Work required: Copy out the source text of each of the records below word for word, leaving out the pictures.

Task material:
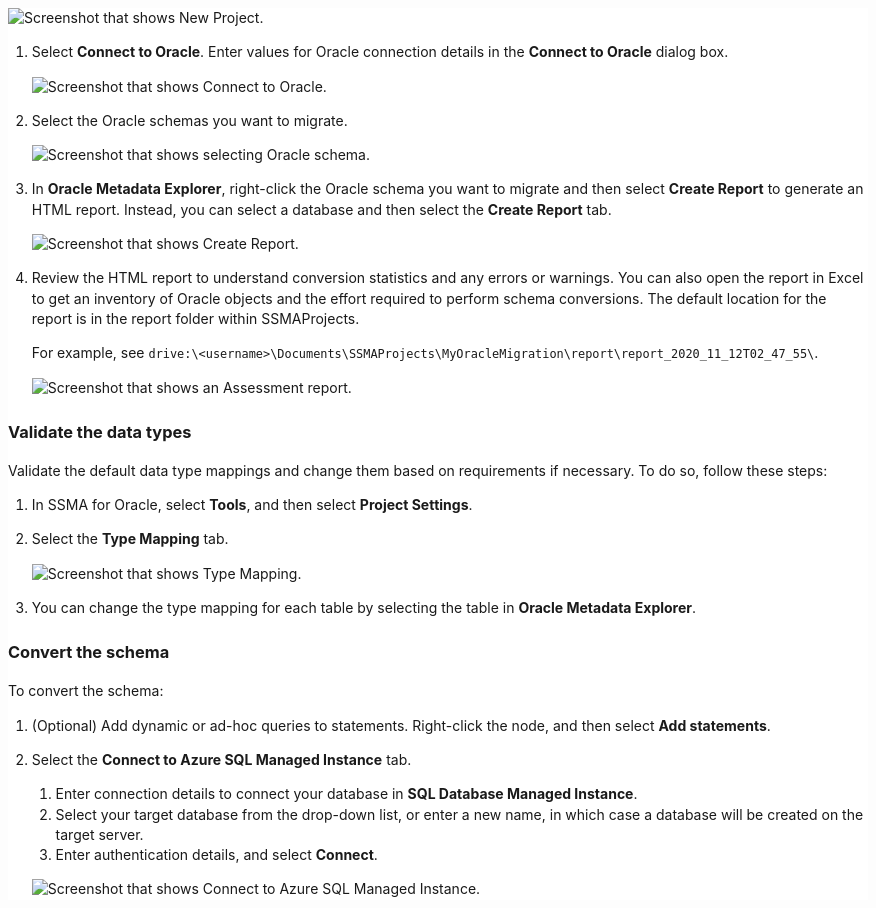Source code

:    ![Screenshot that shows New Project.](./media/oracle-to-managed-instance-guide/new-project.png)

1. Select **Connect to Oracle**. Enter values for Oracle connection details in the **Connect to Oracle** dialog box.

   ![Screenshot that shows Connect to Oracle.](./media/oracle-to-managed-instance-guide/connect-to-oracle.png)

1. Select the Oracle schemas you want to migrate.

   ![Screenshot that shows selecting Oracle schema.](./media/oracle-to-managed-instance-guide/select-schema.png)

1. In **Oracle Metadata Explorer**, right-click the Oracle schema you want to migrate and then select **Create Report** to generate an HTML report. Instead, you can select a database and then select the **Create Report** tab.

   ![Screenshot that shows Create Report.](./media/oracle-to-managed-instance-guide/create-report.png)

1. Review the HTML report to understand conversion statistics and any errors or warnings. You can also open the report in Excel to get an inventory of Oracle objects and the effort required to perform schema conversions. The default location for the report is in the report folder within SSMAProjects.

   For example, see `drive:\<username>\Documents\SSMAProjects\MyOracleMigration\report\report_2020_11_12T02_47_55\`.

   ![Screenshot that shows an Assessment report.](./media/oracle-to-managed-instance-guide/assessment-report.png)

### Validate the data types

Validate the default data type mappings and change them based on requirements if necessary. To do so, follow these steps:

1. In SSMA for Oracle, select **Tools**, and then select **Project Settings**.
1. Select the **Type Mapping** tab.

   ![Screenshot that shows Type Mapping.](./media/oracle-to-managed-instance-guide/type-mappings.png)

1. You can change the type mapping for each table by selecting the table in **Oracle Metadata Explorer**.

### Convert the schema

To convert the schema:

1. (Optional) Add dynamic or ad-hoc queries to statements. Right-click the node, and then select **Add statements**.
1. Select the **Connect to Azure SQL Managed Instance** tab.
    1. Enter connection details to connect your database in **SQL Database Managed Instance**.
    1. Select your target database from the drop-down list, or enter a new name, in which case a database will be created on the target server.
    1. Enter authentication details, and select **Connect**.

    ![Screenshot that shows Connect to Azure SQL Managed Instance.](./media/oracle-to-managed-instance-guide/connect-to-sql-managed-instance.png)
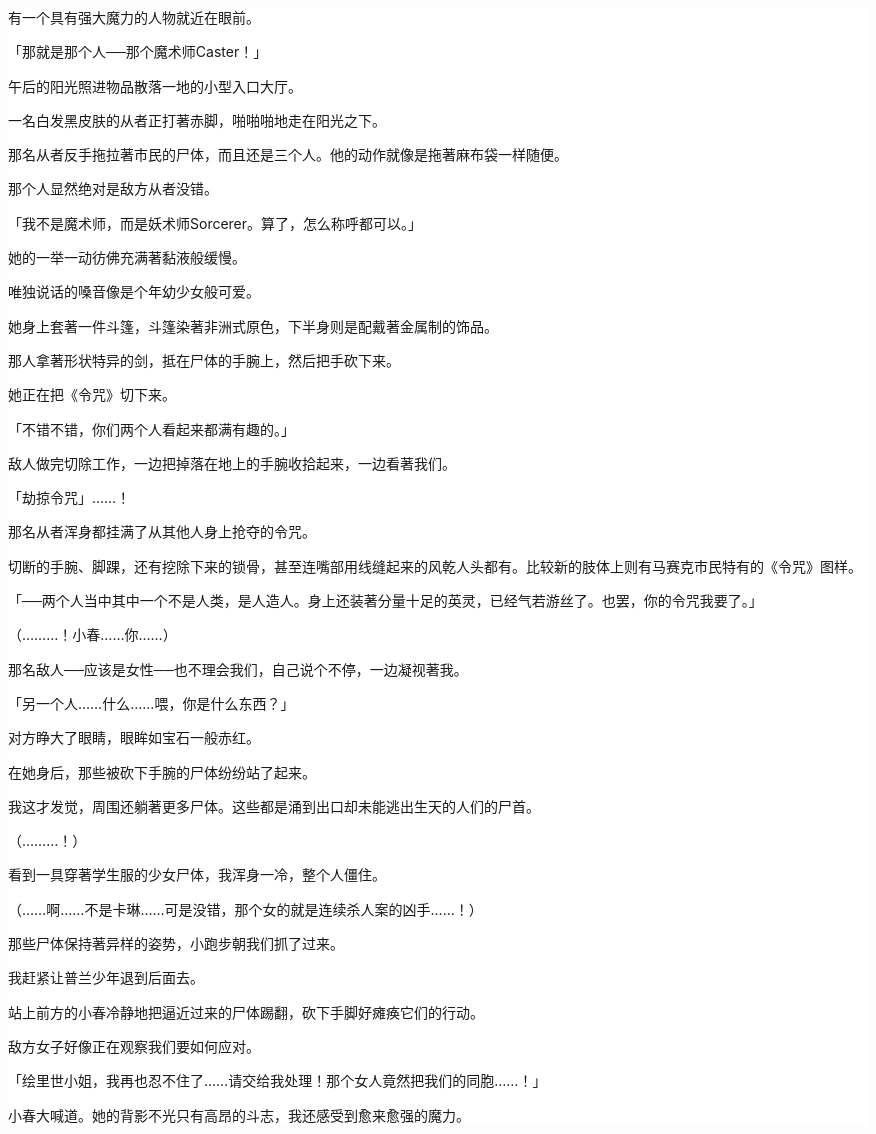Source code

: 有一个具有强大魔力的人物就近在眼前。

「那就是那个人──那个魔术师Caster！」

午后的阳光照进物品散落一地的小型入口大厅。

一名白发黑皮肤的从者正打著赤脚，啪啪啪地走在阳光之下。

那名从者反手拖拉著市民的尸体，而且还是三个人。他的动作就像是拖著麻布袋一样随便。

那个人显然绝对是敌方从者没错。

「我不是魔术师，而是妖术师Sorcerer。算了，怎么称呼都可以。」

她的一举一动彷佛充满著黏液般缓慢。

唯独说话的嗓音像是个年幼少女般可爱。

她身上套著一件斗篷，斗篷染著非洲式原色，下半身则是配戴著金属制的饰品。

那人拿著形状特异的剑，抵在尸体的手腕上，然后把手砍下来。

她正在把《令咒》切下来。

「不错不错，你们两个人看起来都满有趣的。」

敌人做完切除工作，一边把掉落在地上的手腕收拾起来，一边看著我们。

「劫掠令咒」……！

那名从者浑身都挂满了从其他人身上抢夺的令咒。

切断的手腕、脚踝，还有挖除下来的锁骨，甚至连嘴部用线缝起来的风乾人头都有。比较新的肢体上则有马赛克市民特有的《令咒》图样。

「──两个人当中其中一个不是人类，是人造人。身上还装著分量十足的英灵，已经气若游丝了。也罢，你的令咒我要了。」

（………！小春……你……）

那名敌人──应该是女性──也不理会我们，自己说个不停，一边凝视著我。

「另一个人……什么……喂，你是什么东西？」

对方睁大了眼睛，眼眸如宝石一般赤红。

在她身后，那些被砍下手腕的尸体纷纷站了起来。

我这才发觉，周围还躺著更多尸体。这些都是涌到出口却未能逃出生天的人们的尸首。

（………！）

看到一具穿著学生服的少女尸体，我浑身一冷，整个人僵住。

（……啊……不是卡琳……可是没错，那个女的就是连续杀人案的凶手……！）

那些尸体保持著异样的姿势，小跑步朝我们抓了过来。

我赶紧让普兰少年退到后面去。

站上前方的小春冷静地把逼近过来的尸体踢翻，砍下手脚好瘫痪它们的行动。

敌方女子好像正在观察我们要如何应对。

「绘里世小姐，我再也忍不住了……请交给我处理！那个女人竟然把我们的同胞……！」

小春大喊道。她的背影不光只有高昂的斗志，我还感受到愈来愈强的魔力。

Exercise output:
Source code

:    ![Screenshot that shows New Project.](./media/oracle-to-managed-instance-guide/new-project.png)

1. Select **Connect to Oracle**. Enter values for Oracle connection details in the **Connect to Oracle** dialog box.

   ![Screenshot that shows Connect to Oracle.](./media/oracle-to-managed-instance-guide/connect-to-oracle.png)

1. Select the Oracle schemas you want to migrate.

   ![Screenshot that shows selecting Oracle schema.](./media/oracle-to-managed-instance-guide/select-schema.png)

1. In **Oracle Metadata Explorer**, right-click the Oracle schema you want to migrate and then select **Create Report** to generate an HTML report. Instead, you can select a database and then select the **Create Report** tab.

   ![Screenshot that shows Create Report.](./media/oracle-to-managed-instance-guide/create-report.png)

1. Review the HTML report to understand conversion statistics and any errors or warnings. You can also open the report in Excel to get an inventory of Oracle objects and the effort required to perform schema conversions. The default location for the report is in the report folder within SSMAProjects.

   For example, see `drive:\<username>\Documents\SSMAProjects\MyOracleMigration\report\report_2020_11_12T02_47_55\`.

   ![Screenshot that shows an Assessment report.](./media/oracle-to-managed-instance-guide/assessment-report.png)

### Validate the data types

Validate the default data type mappings and change them based on requirements if necessary. To do so, follow these steps:

1. In SSMA for Oracle, select **Tools**, and then select **Project Settings**.
1. Select the **Type Mapping** tab.

   ![Screenshot that shows Type Mapping.](./media/oracle-to-managed-instance-guide/type-mappings.png)

1. You can change the type mapping for each table by selecting the table in **Oracle Metadata Explorer**.

### Convert the schema

To convert the schema:

1. (Optional) Add dynamic or ad-hoc queries to statements. Right-click the node, and then select **Add statements**.
1. Select the **Connect to Azure SQL Managed Instance** tab.
    1. Enter connection details to connect your database in **SQL Database Managed Instance**.
    1. Select your target database from the drop-down list, or enter a new name, in which case a database will be created on the target server.
    1. Enter authentication details, and select **Connect**.

    ![Screenshot that shows Connect to Azure SQL Managed Instance.](./media/oracle-to-managed-instance-guide/connect-to-sql-managed-instance.png)
Source code

: 有一个具有强大魔力的人物就近在眼前。

「那就是那个人──那个魔术师Caster！」

午后的阳光照进物品散落一地的小型入口大厅。

一名白发黑皮肤的从者正打著赤脚，啪啪啪地走在阳光之下。

那名从者反手拖拉著市民的尸体，而且还是三个人。他的动作就像是拖著麻布袋一样随便。

那个人显然绝对是敌方从者没错。

「我不是魔术师，而是妖术师Sorcerer。算了，怎么称呼都可以。」

她的一举一动彷佛充满著黏液般缓慢。

唯独说话的嗓音像是个年幼少女般可爱。

她身上套著一件斗篷，斗篷染著非洲式原色，下半身则是配戴著金属制的饰品。

那人拿著形状特异的剑，抵在尸体的手腕上，然后把手砍下来。

她正在把《令咒》切下来。

「不错不错，你们两个人看起来都满有趣的。」

敌人做完切除工作，一边把掉落在地上的手腕收拾起来，一边看著我们。

「劫掠令咒」……！

那名从者浑身都挂满了从其他人身上抢夺的令咒。

切断的手腕、脚踝，还有挖除下来的锁骨，甚至连嘴部用线缝起来的风乾人头都有。比较新的肢体上则有马赛克市民特有的《令咒》图样。

「──两个人当中其中一个不是人类，是人造人。身上还装著分量十足的英灵，已经气若游丝了。也罢，你的令咒我要了。」

（………！小春……你……）

那名敌人──应该是女性──也不理会我们，自己说个不停，一边凝视著我。

「另一个人……什么……喂，你是什么东西？」

对方睁大了眼睛，眼眸如宝石一般赤红。

在她身后，那些被砍下手腕的尸体纷纷站了起来。

我这才发觉，周围还躺著更多尸体。这些都是涌到出口却未能逃出生天的人们的尸首。

（………！）

看到一具穿著学生服的少女尸体，我浑身一冷，整个人僵住。

（……啊……不是卡琳……可是没错，那个女的就是连续杀人案的凶手……！）

那些尸体保持著异样的姿势，小跑步朝我们抓了过来。

我赶紧让普兰少年退到后面去。

站上前方的小春冷静地把逼近过来的尸体踢翻，砍下手脚好瘫痪它们的行动。

敌方女子好像正在观察我们要如何应对。

「绘里世小姐，我再也忍不住了……请交给我处理！那个女人竟然把我们的同胞……！」

小春大喊道。她的背影不光只有高昂的斗志，我还感受到愈来愈强的魔力。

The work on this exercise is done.